Anna - 3-Jul-15 @ 2:09 PM
I wanted to take my 87 year old disabled motheron a boat cruise with me for my birthday, I invited my mum, but we agreed to call the company to check access.This I did, I spoke to the owner and explained the situation and he asked is she wheelchair bound and I said no, he suggested we went down there with my mother to see for herself.This we did, I left mum on car, has where we had parked was on cobbles, went into the office introduced myself to his wife and explained the situation, she said for us to take a look, as we're about to leave the office, from the back room, in a very loud voice, her husband shouted (the owner) Do you want me to get that crane organised???
His wife's response was to giggle and laugh in front of me and respond by saying Now, now! Whether that was shame on her part I don't know, but I was left feeling very shocked and hurt by this comment.
Is this how they treat disabled, elderly people?
Needless to say my mother was unable to access after all.
I am not a prude and I enjoy a bit of banter, but thought this was entirely inappropriate to speak to someone you do not know like that, If I knew these people, I could have perhaps accepted the behaviour, but I don't and why be so presumptious?
Any advice? apart from him attending lessons in PC skills!
Betty - 2-Jul-15 @ 3:09 PM
Hi I need advice I was left disbailed after haveing my son around 2 years ago when the NHS messed up and damaged my spinal cord since I've not had any form of normal life my life is full of pain my left leg has a constent tremor and I'm ona number of medications hat make me very I'll vomiting countless times a day witch means I'm slowly starving and I can't ware any of my cloths or underware I only buy underware from one shop la senza as I'm house bound I can't leave my home to go to the shop to buy smaller items and there website is not working I have no other choice but to use online shopping witch has run the risk of damaged faulty and unusedable items being sent to me this has happend countless times and the only thing ican do I contact PayPal and open a PayPal case but this is no good as the seller or trader can refuse to do anything in hope that PayPal will refuse to do anything and demand the item returned but being stuck in my home I can't leave to return damaged goods the seller or trader was made aware of my condition from the start and use it to force me to keep damaged goods I can't use then I'm down on money can't earn the items and PayPal refuse to do anything at all PayPal dose not help disablied users justones who can walk and return items they have nothing in place toprotec buyers from being ripped of then there condition used aghst them to force them to keep damaged goods then be out of pocket I need help with what to do next I've had enough of this it's happend way to many times now
Pezzer - 10-Mar-13 @ 12:05 PM
Due to a head injury I suffer non epileptic seizures.
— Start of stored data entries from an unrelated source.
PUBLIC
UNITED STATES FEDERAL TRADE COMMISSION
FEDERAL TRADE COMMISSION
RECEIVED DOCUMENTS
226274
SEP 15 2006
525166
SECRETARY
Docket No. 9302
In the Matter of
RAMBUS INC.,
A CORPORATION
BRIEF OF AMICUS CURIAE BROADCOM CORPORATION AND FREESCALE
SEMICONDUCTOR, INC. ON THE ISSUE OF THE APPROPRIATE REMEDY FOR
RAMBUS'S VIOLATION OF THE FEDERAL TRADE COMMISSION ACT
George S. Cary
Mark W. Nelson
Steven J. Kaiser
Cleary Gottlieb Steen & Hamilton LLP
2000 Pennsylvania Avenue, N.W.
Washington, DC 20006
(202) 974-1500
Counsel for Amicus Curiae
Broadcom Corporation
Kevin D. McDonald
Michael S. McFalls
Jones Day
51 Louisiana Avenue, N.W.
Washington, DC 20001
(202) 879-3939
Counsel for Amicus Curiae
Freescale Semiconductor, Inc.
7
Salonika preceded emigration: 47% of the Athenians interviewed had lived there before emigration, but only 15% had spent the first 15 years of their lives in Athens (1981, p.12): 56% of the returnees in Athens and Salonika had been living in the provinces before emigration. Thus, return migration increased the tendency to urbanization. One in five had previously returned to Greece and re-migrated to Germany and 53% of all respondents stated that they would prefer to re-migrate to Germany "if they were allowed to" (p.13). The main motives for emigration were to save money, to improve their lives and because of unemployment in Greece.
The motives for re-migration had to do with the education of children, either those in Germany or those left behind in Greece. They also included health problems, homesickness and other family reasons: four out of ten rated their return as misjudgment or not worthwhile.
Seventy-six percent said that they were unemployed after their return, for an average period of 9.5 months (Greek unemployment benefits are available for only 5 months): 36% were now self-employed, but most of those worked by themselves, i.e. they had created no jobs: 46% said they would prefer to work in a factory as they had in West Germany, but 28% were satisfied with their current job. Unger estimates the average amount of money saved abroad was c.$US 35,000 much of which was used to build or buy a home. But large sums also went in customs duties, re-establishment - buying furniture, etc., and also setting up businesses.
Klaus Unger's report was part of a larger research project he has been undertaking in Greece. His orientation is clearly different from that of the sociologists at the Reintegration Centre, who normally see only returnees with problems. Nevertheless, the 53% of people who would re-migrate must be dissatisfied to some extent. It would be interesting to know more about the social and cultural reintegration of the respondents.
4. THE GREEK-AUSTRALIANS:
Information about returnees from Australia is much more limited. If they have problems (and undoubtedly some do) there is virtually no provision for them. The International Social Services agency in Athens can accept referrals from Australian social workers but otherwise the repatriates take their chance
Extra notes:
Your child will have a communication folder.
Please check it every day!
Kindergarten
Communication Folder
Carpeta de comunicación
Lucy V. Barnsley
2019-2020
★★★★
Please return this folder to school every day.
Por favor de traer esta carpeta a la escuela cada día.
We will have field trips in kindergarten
I asked to join a gym. I told them about my disabilities and copied them my medical file and they were fine. Around the 3rd or 4th time there I was feeling like I was going to have a seizure. I managed to get down from the gym, changed and down to reception. They told me to go in the cafe where I fitted. I was told I couldnt go back without a gp letter. I got one of these and the gp thought it was a good idea as I would get fit, lose weight and gain comfidence and I could use the gym despite my health problems. I was told this wasnt good enough but I needed a proper refferal form which I got and was only aloud in when the nhs referal man was there. He said if I fitted at the gym he would take me off the programme. Yesterday I wasnt feeling great but tried to finnish the session because of the threat hanging over me. I didnt fit but did faint. I was not on the machinary. Im now not allowed back as it takes other staff away from their jobs and have to call an ambulance. Im 44. I live alone and go out alone. Why shouldnt I be able to make my own decisions. Where do I stand?